A few interesting links for September 24th through September 25th:
- John McCain Snubs the Snopeses – " two live-TV statements from the candidates regarding postponing the debate tomorrow night in order to stave off a rerun of The Great Depression, this time in HD. Of the two, no question Obama came across as more presidential: composed, expansive, willing to take questions afterwards, balanced and modulated in his manner. By contrast, McCain beat Obama to the punch on the cable news channels at the expense of preparation and deportment; his announcement looked like it was thrown together by a short-order cook and its desperate haste revealed its insincerity as an opportunistic play posing as congressional statesmanship.

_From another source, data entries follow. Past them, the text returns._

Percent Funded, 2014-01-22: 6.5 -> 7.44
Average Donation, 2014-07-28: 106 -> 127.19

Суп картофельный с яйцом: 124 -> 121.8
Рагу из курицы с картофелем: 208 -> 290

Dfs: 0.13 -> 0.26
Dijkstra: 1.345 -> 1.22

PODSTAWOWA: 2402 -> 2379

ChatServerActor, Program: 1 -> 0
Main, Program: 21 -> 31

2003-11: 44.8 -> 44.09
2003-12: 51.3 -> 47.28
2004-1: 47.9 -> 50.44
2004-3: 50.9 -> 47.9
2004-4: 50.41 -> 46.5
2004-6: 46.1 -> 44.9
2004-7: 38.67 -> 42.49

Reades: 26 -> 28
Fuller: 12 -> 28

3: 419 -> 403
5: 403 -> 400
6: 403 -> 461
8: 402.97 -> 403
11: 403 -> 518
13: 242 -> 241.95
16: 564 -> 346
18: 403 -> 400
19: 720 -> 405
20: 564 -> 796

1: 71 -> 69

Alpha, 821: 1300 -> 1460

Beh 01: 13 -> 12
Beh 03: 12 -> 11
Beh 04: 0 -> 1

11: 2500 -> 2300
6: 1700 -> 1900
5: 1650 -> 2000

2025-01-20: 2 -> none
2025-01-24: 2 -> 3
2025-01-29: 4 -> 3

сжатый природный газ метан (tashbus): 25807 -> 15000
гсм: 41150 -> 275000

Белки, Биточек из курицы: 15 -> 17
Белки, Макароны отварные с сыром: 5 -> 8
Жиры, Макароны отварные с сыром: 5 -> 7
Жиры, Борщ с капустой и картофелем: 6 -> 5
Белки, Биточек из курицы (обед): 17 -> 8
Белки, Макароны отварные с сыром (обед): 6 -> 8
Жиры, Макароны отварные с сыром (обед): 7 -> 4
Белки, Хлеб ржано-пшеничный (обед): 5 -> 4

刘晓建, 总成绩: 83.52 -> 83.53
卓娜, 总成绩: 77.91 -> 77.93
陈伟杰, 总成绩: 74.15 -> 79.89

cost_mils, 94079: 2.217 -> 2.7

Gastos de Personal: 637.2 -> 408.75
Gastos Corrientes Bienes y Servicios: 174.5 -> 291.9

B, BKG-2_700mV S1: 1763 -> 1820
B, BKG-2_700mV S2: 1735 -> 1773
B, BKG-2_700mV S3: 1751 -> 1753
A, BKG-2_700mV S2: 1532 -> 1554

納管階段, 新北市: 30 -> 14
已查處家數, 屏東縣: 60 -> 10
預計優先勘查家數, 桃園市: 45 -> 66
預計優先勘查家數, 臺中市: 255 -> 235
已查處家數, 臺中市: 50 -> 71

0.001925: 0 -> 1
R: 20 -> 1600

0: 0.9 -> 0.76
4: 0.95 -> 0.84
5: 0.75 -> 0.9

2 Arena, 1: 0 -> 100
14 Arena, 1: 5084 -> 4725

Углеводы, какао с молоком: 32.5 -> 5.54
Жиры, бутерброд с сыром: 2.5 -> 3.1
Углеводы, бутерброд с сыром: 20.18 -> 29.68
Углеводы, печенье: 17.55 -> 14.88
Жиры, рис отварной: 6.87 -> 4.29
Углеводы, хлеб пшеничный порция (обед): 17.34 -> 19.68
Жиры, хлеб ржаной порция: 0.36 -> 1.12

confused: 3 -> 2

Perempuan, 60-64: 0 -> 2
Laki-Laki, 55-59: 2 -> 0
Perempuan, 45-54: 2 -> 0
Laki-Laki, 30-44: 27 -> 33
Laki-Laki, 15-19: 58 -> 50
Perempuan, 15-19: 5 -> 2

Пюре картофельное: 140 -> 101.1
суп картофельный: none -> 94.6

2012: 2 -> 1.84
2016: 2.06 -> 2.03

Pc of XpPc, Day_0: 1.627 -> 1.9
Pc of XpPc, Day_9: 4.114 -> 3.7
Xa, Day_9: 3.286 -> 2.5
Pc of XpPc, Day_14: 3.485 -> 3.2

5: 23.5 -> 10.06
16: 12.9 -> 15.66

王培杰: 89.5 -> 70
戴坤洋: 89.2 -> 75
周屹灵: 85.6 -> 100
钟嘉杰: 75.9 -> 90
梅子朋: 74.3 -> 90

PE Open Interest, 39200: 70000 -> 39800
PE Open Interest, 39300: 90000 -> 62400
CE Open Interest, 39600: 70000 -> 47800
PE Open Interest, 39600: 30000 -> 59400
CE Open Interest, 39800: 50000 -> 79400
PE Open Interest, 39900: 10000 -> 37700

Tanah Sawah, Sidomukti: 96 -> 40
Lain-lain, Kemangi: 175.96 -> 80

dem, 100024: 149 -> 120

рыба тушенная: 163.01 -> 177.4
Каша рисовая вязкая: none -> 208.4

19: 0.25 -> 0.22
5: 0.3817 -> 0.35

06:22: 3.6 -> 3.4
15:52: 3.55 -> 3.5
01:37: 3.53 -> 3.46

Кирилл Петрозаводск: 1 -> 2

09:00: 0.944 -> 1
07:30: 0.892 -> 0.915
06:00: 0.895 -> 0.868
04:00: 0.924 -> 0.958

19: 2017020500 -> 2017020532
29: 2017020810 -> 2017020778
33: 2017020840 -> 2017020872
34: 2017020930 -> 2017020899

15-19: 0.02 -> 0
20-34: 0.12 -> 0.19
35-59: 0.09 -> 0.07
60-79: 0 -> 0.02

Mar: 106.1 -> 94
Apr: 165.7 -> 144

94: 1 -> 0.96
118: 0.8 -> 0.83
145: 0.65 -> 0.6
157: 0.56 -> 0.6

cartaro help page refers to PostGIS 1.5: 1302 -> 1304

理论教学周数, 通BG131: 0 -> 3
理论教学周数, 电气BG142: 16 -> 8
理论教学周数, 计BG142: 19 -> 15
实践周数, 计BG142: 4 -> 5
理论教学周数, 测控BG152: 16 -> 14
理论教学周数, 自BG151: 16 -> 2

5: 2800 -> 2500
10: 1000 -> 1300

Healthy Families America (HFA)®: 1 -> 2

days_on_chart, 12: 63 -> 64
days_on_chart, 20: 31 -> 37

It looked like a gadget play meant to flummox the defense, only to result in a fumble."
- Talking Points Memo | Lying McCain Watch – "Lemme see, two of McCain's press spokespeople on TV attacking Obama; McCain attack ads up on TV across the country. This is the suspension? What did I miss?
The guy is literally out of control. At what point do his friends need to start discussing an intervention?"
- The Arena – Mickey Edwards – Republican former Congressman – "It ranks somewhere on the stupidity scale between plain silly and numbingly desperate. McCain and Obama are both members of the senate and they're both able to help craft a solution if they wish to do so without putting the presidential campaign on hold; after all, I’m sure congressional leaders would be willing to accept their calls if they have some important insights to impart. And while one of them will eventually become president, neither one is president yet, nor is either one a member of the congressional leadership; I’m confident that somehow the administration and the other 533 members of congress will be able to muddle through without tapping into the superior wisdom and intellect of their nominees. Sorry, john; it really sounds like you're afraid to debate. This sounds like the sort of ploy we used to use in junior high school elections."
- Quote of the Day – "Why $700 billion?
“It’s not based on any particular data point,” a Treasury spokeswoman told Forbes.com Tuesday. “We just wanted to choose a really large number.”